La révision de la TVA constituerait un levier essentiel pour améliorer les ressources des collectivités territoriales. L’augmentation de la part de la TVA allouée à ces collectivités, passant de 30% à 32%, pourrait sembler marginale, mais représenterait un apport substantiel de 3 milliards de dirhams supplémentaires chaque année. Cette augmentation des ressources serait particulièrement importante dans un contexte où les budgets locaux seraient souvent insuffisants pour répondre aux besoins croissants des populations locales en matière de services publics (éducation, santé, infrastructure) et de développement économique.
Selon les chiffres officiels, le Maroc aurait enregistré en 2023 des recettes records de 316,26 milliards de dirhams de TVA. Cette manne supplémentaire pourrait fournir aux régions un moyen de financer des projets de développement local : construction d’infrastructures, soutien à la création d’emplois locaux, mise en place de services publics de proximité, et promotion d’un développement durable. Cependant, l’impact de cette mesure dépendrait largement de la capacité des collectivités à gérer et allouer ces fonds de manière efficace.

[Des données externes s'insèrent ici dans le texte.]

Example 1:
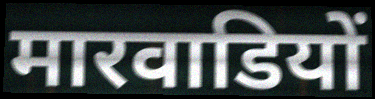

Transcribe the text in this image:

मारवाडियों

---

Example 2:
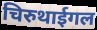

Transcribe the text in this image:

चिरुथाईगल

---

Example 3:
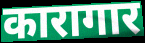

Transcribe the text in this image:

कारागार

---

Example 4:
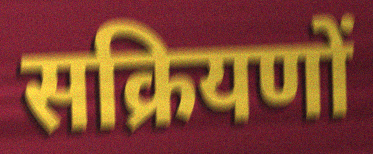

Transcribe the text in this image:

सक्रियणों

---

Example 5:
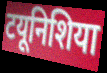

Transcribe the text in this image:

टयूनिशिया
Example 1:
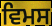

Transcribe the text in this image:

ਵਿਮਸ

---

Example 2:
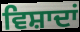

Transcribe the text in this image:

ਵਿਸ਼ਾਦਾਂ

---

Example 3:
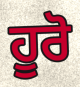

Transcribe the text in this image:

ਹੂਰੋ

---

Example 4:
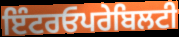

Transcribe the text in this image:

ਇੰਟਰਓਪਰੇਬਿਲਟੀ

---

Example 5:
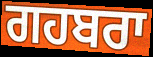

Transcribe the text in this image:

ਗਹਬਰਾ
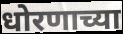
धोरणाच्या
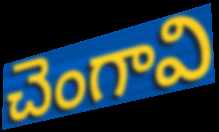
చెంగావి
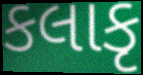
કલાકૃ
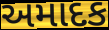
અમાદક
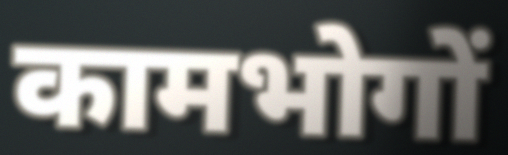
कामभोगों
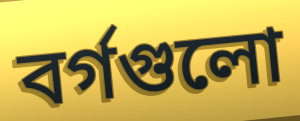
বর্গগুলো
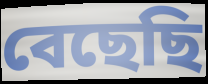
বেছেছি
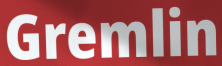
Gremlin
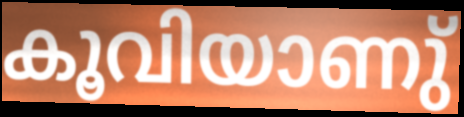
കൂവിയാണു്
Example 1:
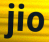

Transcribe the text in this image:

jio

Les experts insistent sur le fait que l’enjeu principal réside dans le fait que cette révision ne soit pas simplement vue comme une solution temporaire, mais comme une véritable opportunité de décentralisation fiscale. En effet, une telle augmentation de la part des recettes de TVA allouée aux collectivités territoriales permettrait de leur accorder davantage d’autonomie financière, réduisant ainsi leur dépendance aux subventions de l’État central. L’objectif serait de stimuler les économies locales et de rapprocher l’action publique des besoins concrets des populations, en renforçant le pouvoir d’initiative des collectivités à l’échelle locale.
Quid des entreprises ?
Une autre dimension clé de la révision de la TVA dans le cadre du PLF 2025 concerne la promotion de l’économie circulaire et la gestion des déchets. Pour rappel, afin de favoriser la valorisation des déchets, la Confédération Générale des Entreprises du Maroc (CGEM) a proposé une TVA spécifique appliquée uniquement sur la marge des produits plastiques recyclés, limitant la mesure aux déchets plastiques bruts et aux produits contenant plus de 95 % de plastique recyclé. Cette initiative vise à dynamiser le secteur du recyclage, tout en réduisant l’usage de plastiques vierges et en soutenant une économie plus verte.
Dans le domaine agroalimentaire, la CGEM a également proposé une réduction de la TVA de 20 % à 10 % pour les produits de l’agro-industrie, dans le but de soutenir un secteur clé de l’économie marocaine et de réduire les coûts pour les consommateurs. De plus, des mesures favorisant l’industrie du thon et des conserves de poisson ont été suggérées, telles que l’exonération de TVA sur les commissions des intermédiaires d’assurances, ainsi que l’exonération des droits de douane sur le thon congelé.